It took two weeks for a group of nine MU graduate students and instructors in the Department of Textile and Apparel Management to cut the fabric for 37,750 face mask kits, which are being handed out by MU Health Care to volunteers who will sew that fabric into masks.
MU Health Care’s goal is to have 100,000 masks prepared for a contingency plan. It is relying on help from the university and the community to reach this goal.
For the nine TAM Department volunteers, this project had a bit of a learning curve.
“We started out manually cutting, and we cut about 1,000 the first day,” Claudine Barner, TAM Department instructor and student adviser, said. “At our very best we cut 10,000 in one day. [By] ramping up our efficiency, our equipment [and] our shifts, we got the process going so that this could push out and not be the bottleneck that was holding everything up.”
The fabric used for the masks is from the company Roc-lon and was approved by MU Health Care’s Infectious Diseases department.
For Nicolette Leiby, a first-year master’s student in the TAM Department, the experience felt like running a small business.

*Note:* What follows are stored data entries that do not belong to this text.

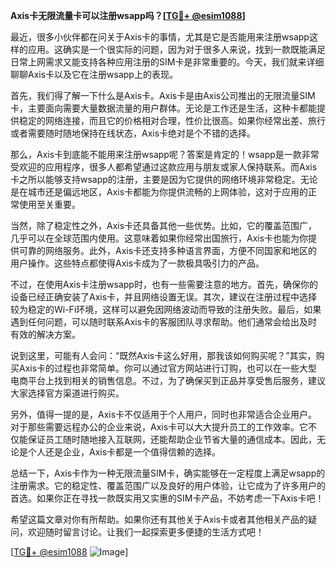**Axis卡无限流量卡可以注册wsapp吗？[[TG💪+ @esim1088](https://t.me/s/esim1088)]**

最近，很多小伙伴都在问关于Axis卡的事情，尤其是它是否能用来注册wsapp这样的应用。这确实是一个很实际的问题，因为对于很多人来说，找到一款既能满足日常上网需求又能支持各种应用注册的SIM卡是非常重要的。今天，我们就来详细聊聊Axis卡以及它在注册wsapp上的表现。

首先，我们得了解一下什么是Axis卡。Axis卡是由Axis公司推出的无限流量SIM卡，主要面向需要大量数据流量的用户群体。无论是工作还是生活，这种卡都能提供稳定的网络连接，而且它的价格相对合理，性价比很高。如果你经常出差、旅行或者需要随时随地保持在线状态，Axis卡绝对是个不错的选择。

那么，Axis卡到底能不能用来注册wsapp呢？答案是肯定的！wsapp是一款非常受欢迎的应用程序，很多人都希望通过这款应用与朋友或家人保持联系。而Axis卡之所以能够支持wsapp的注册，主要是因为它提供的网络环境非常稳定。无论是在城市还是偏远地区，Axis卡都能为你提供流畅的上网体验，这对于应用的正常使用至关重要。

当然，除了稳定性之外，Axis卡还具备其他一些优势。比如，它的覆盖范围广，几乎可以在全球范围内使用。这意味着如果你经常出国旅行，Axis卡也能为你提供可靠的网络服务。此外，Axis卡还支持多种语言界面，方便不同国家和地区的用户操作。这些特点都使得Axis卡成为了一款极具吸引力的产品。

不过，在使用Axis卡注册wsapp时，也有一些需要注意的地方。首先，确保你的设备已经正确安装了Axis卡，并且网络设置无误。其次，建议在注册过程中选择较为稳定的Wi-Fi环境，这样可以避免因网络波动而导致的注册失败。最后，如果遇到任何问题，可以随时联系Axis卡的客服团队寻求帮助。他们通常会给出及时有效的解决方案。

说到这里，可能有人会问：“既然Axis卡这么好用，那我该如何购买呢？”其实，购买Axis卡的过程也非常简单。你可以通过官方网站进行订购，也可以在一些大型电商平台上找到相关的销售信息。不过，为了确保买到正品并享受售后服务，建议大家选择官方渠道进行购买。

另外，值得一提的是，Axis卡不仅适用于个人用户，同时也非常适合企业用户。对于那些需要远程办公的企业来说，Axis卡可以大大提升员工的工作效率。它不仅能保证员工随时随地接入互联网，还能帮助企业节省大量的通信成本。因此，无论是个人还是企业，Axis卡都是一个值得信赖的选择。

总结一下，Axis卡作为一种无限流量SIM卡，确实能够在一定程度上满足wsapp的注册需求。它的稳定性、覆盖范围广以及良好的用户体验，让它成为了许多用户的首选。如果你正在寻找一款既实用又实惠的SIM卡产品，不妨考虑一下Axis卡吧！

希望这篇文章对你有所帮助。如果你还有其他关于Axis卡或者其他相关产品的疑问，欢迎随时留言讨论。让我们一起探索更多便捷的生活方式吧！

[[TG💪+ @esim1088](https://t.me/s/esim1088) ![Image](https://i.postimg.cc/4NQfJmqS/Snipaste-2025-05-13-00-14-12.png)]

“We had to organize around a schedule and we had to work with the outside businesses for pickup of the cut fabric as well as delivery of the fabric,” Leiby said.
For two weeks, in shifts running from 8 a.m. to 10 p.m., volunteers cut 33 inch long pieces of fabric, stacked them 10 pieces high and sent them to the laser cutting machine, a full spectrum laser, which was programmed to cut out the mask shape.
“The computer is connected to the cutting machine. You upload a design into the computer,” Cydni Robertson, a Ph.D. student in the TAM Department, said. “Once the computer recognizes what design it’s supposed to be, it sends the message to the [machine].”
Throughout the fabric cutting process, the volunteers practiced social distancing. They stayed six feet apart with no more than three people in the lab at once.
“We did make sure we had sanitizer and gloves on deck, [and] people brought in their own masks,” Robertson said.
The change in procedure due to social distancing was also apparent when it came to training. Lida Aflatoony, a Ph.D. candidate in the TAM Department, was the only volunteer who knew how to work with the laser cutter at the start of the project. She trained a colleague remotely via Zoom to use the machine.
“After that, in groups of two or three, they trained each other,” Aflatoony said. “So in a very short period of time, like one or two days, we were all able to cut a large quantity of masks using that technology.”
Aflatoony decided to volunteer her efforts to this project, in part, because of her cousin, who is a doctor in Italy.
“She works in a hospital, on the frontline, fighting COVID-19,” Aflatoony said. “At the beginning of the pandemic she got infected by the virus. It was hard for me to hear that news.”
Protective gear has become increasingly important during this pandemic.
“[One of] the reasons for what happened in Italy was the lack of protective gear in hospitals at the beginning,” Aflatoony said. “Right now, most fashion brands and big fashion names are producing protective gear for health care.”
Aflatoony isn’t the only volunteer who pinpoints family as a reason for joining this project.
“My daughter actually lives in New York, so I’ve been kind of frustrated that I can’t help New York or help her,” Leiby said. “I thought, ‘This is the way I can help do something for a community.’”
For now, the TAM Department has stopped cutting fabric. The focus has shifted to volunteers from the community sewing masks from the kits given out by MU Health Care.
While the fabric cutting portion of the project has come to a close for now, Barner recognizes its importance in the big picture.
“We’re not the ones on the front line but we want [those on the front lines] to know that we’re behind them, and we’ll do our part,” she said. “This is the time when the textile department has the skill needed to help people, and so we were glad to do it and be this little part of something bigger.”